Как-то все прониклись идеей, что страны мира соревнуются на одной беговой дорожке. Все бегут в одном направлении «для достижения общего максимального результата», не понимая, что эта гонка изначально сфальсифицирована и никакого соревнования между нациями нет и в помине. Об этом прекрасно сказал Джордже Руффоло, придерживающийся слишком левых взглядов, чтобы современные левые прислушались к его мнению. Если мы возьмем, к примеру, сальдо баланса текущих платежей, то сразу же обнаружим, что «американская экономика со своей чудовищной внешней задолженностью является наименее конкурентоспособной». Если вести речь о честном состязании, то достижения рыночной экономики (высокая производительность, уровень технологической модернизации и т.д.) должны рассматриваться в сочетании с другими компонентами, «которые обеспечивают консолидацию общества, право на труд, развивают образование, здравоохранение, гарантируют безопасность граждан и охрану окружающей среды». А «создание условий для такого гармоничного развития зависит от коллективной политической воли (…) и не может быть отдано на откуп непредсказуемому рынку» (La Repubblica. 2001. 14 авг.). Но в наших ушах постоянно звучала другая песня: всемирная история закончилась, и война с бедностью, как оригинально отметил Фукуяма, «закончилась раз и навсегда поражением бедных». Стоило ли еще терять время на эту переставшую быть актуальной проблему?

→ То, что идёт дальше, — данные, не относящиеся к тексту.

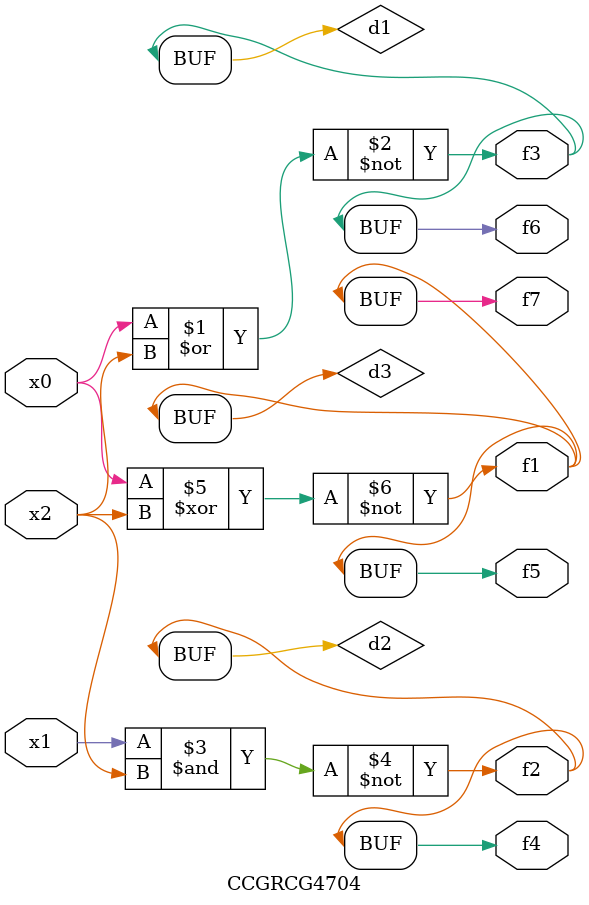
<source format=v>
module CCGRCG4704(
	input x0, x1, x2,
	output f1, f2, f3, f4, f5, f6, f7
);

	wire d1, d2, d3;

	nor (d1, x0, x2);
	nand (d2, x1, x2);
	xnor (d3, x0, x2);
	assign f1 = d3;
	assign f2 = d2;
	assign f3 = d1;
	assign f4 = d2;
	assign f5 = d3;
	assign f6 = d1;
	assign f7 = d3;
endmodule

</source>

Но всемирное шоу продолжалось, постоянно набирая обороты, и становилось все более фантастическим. В том числе и благодаря его американским импресарио, которые превзошли самих себя в увеличении производительности «фабрики грез». Они проявили незаурядную дальновидность, когда практически с самых истоков разработки информационно-коммуникационных технологий взяли их на свое вооружение. Предостережения свыше, даже такие, как катастрофа в Джакарте,унесшая жизни тысяч людей; десять неожиданных испытаний ядерного оружия Индией и Пакистаном; обвал российского рубля и бразильского реала, были просто проигнорированы. Международный валютный фонд (редкое сообщество явных соперников, которые представляют прообраз будущего глобального суперобщества) рассылал своих эмиссаров по всему свету. Они повсюду предлагали одни и те же универсальные рекомендации и выступали за расширение отношений с теми, кто следовал этим рекомендациям. Похвалы удостоились, например, Южная Корея и Таиланд за «впечатляющий рост макроэкономических показателей». Они не замечали, что в обстановке слабого контроля со стороны государства, бессмысленной эйфории, вульгарной некомпетентности и неприкрытых махинаций, совершавшихся под прикрытием лозунга дерегуляции экономики, некоторые корейские предприятия получили на каждый доллар своего капитала по 100 долларов инвестиций из-за рубежа. Так на корейском рынке оказались спекулятивные капиталы в триллионы долларов. Рынки «азиатских тигров», как принято было называть эти страны, раздулись, как воздушные шары. Впрочем, если раздута биржа на Уолл-стрит, то почему это не могут себе позволить биржи Сеула, Бангкока, Сингапура, Куала-Лумпура?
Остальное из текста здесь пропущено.